A lua. Azul de quando em quando...

Por David Chagas |
| Tempo de leitura: 3 min

DAVID CHAGAS

Conto? Causo? Não importa. Entenda como quiser. Tudo aqui é verdade. Se não aconteceu, senti. E quando trato disto com quem participou por estar comigo ou por ter sabido das experiências vividas, sou quem não permite perder detalhe. Como pude guardar tanto, neste meu já avantajado caminhar?
Ao revisitar a lembrança, escarafuncho, à procura do essencial. Revejo e sinto, como se o momento retomasse seu lugar no instante de agora, sem manifestar melhor entendimento ao já vivido. Também não se ergue em mim sentimento que possa seguir junto àquele, unindo-se, aclarando, sem que pareça transgressão da verdade sensível.
Não me aventuro no passado, esteja certo. Nem quero viver dele. Gosto mesmo é de remexê-lo porque alongo no tempo o tido, o ido, o visto, para fazê-lo chegar aqui, burilando o inconsciente. Se bom, divirto-me uma vez mais. Se triste, trato de aprender com a angústia e o sofrimento que sinto repetir-se.
Desejava vida mais longa a Freud para estar certo de que juntos poderíamos ter percorrido um tanto de vida, ele, lá; eu, aqui. Mas não. Tratou de ir-se muito antes de me terem dado a viver, deixando-me, apenas, textos que me envolvem de tal forma obrigando-me a recorrer a seus seguidores para entender melhor o que busco.

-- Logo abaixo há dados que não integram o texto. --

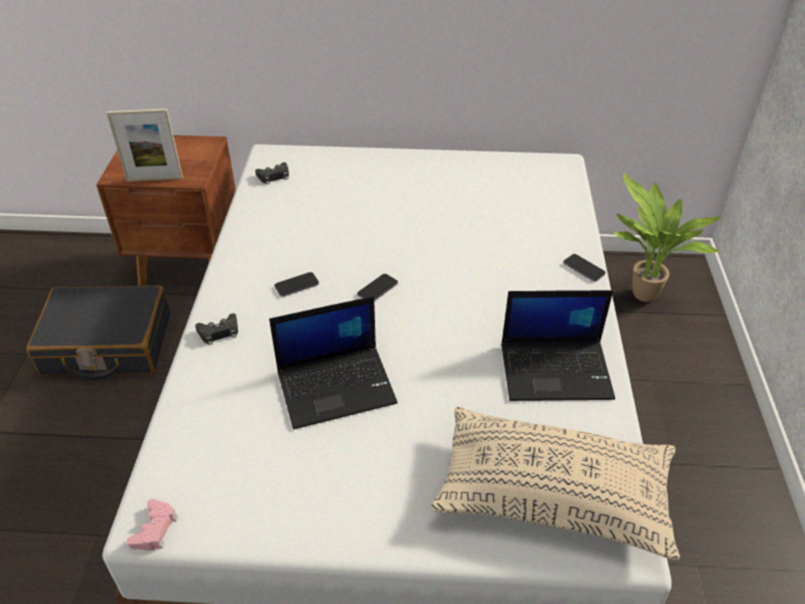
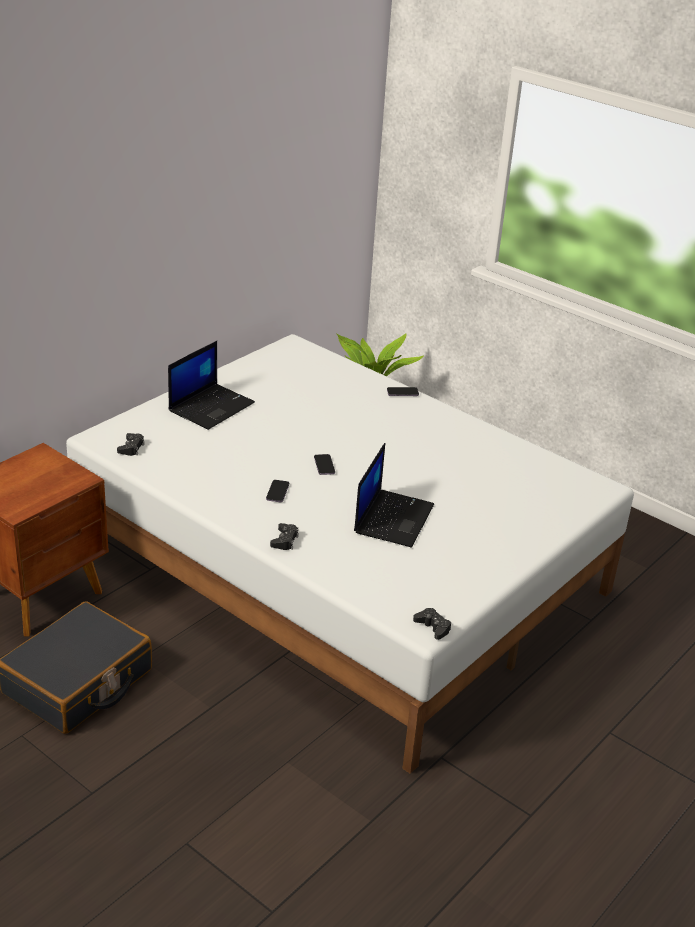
camera: 55 degrees left, 10 degrees down
picture frame [107,109,183,182] -> none
pink game controller [127,499,178,551] -> black game controller [413,608,451,640]
beige pillow [431,407,680,560] -> none
laptop [501,290,615,401] -> laptop moved to [168,341,255,430]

Quando vivi na África, encontrei nas noites livres oportunidade para ler e pensar melhor acerca disso, em especial nas que, admirando o Índico, da sacada de meu apartamento, me deparava coma lua se espelhando nele. Nunca soube ao certo se o encantamento se dava na leitura ou na lua e sua clara presença. A cena obrigava-me a revirar a memória na tentativa de desfazer o traçado de labirintos em que me perdia à procura de mim.

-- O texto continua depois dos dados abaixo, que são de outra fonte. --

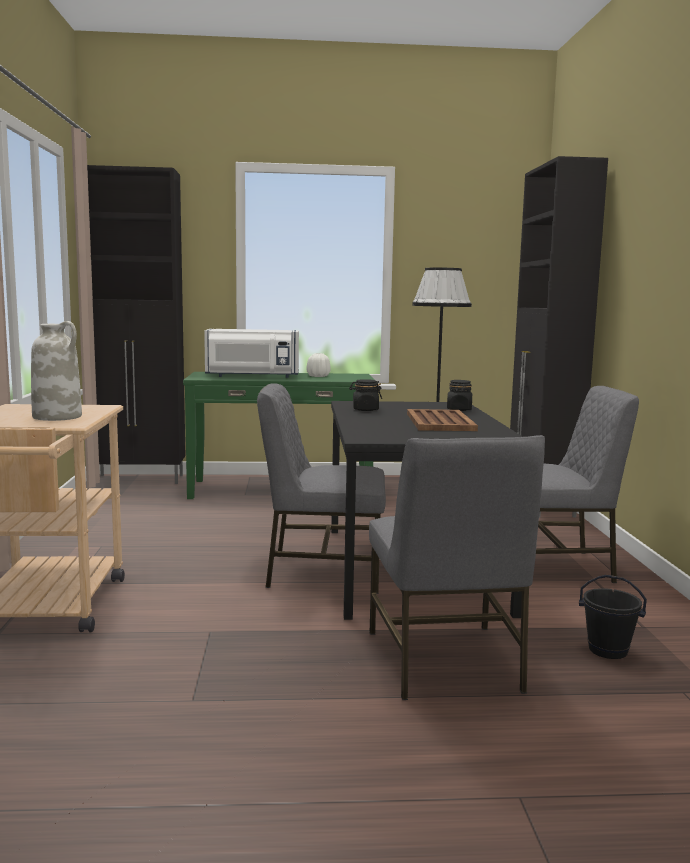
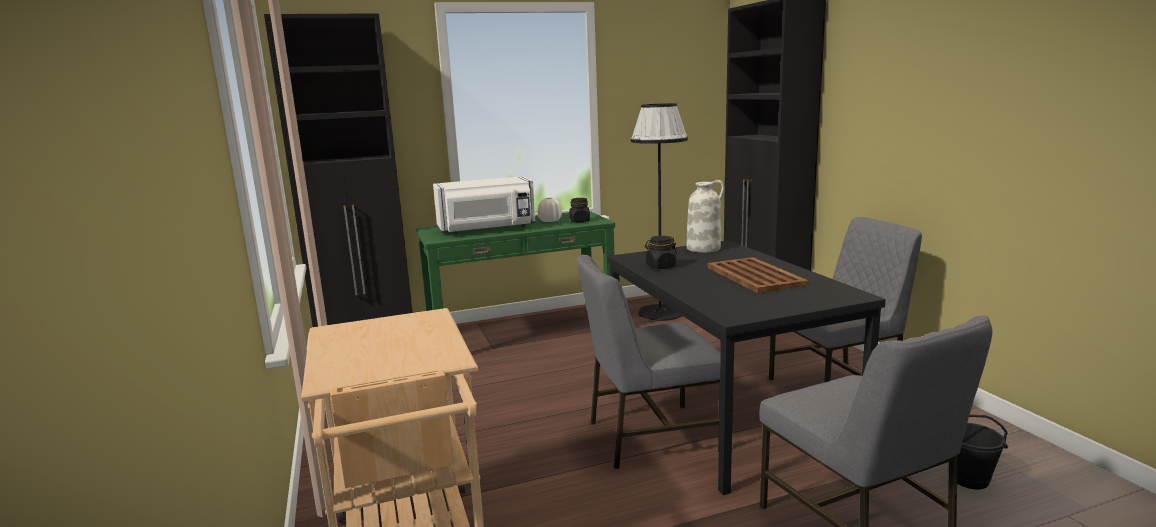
camera: 15 degrees left, 5 degrees up
white vase [31,321,82,421] -> white vase moved to [687,180,725,253]
black jar [447,380,472,411] -> black jar moved to [570,198,590,222]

A lua, para o sujeito ainda menino, um de seus mais significativos sinais, despertava-me situações ditadas pelo inconsciente. Naquilo tudo, pouco ou nada sabia. Era a prevalência do sonho, do instinto, do desejo.
Revisitava os anos em que vivi longe da cidade, longe da vida confortável da cidade,sempre que a voz materna me chamava a sair à noite para lugar determinado,aventura que me desgostava. Se havia lua e sob sua luz, sem lanterna que me indicasse caminho, bom erafazê-la companhia.
Via. Mais que ver, sentia. O menino se encantava com sua própria sombra, com a sombra das árvores que se esparramavam ao longo do caminho, com as imagens retorcidas projetadas nas paredes. Olhava-a sem cessar porque era ela que me alumiava o caminho.
Cresci. Ao vê-la em qualquer de suas fases, tinha sempre a certeza de encontrar na luminosidade do astro, a prevalência do sonho, do instinto, do desejo incontido, de sabê-la “mãe, irmã e filha de todo esplendor”. Velho que estou, segue-me encantando. Desperto para estar com ela, para falar-lhe, para roubar dela a energia que me falta.
Não por acaso encontra forma de chamar-me a vê-la quando seu rastro de luz se esparrama pela seda azul ou quando se mostra num rasgo de janela entreaberta, acenando. Espia-me um pouco ao desanuviar-se e trata de encontrar a fresta para dar-se a perceber, metendo-se adentro, não ela própria; o luar. Permanece pouco. Sai, então, deslizando na imensidão azul, solitária e por tentosa.
Para entender, me debruço em Lacan procurando seguir a via da razão e do pensamento. Por vezes, quando motivo qualquer me obriga a passar à beira de um rio ou de um lago, observo que se lança como está sobre as águas para fazer-me entender o estádio do espelho refletindo sua beleza e tentando atrair-me para entregar-me a chave de todos os mistérios. Insinua entender-me. Ou insiste para que desvende os mistérios? Não consigo.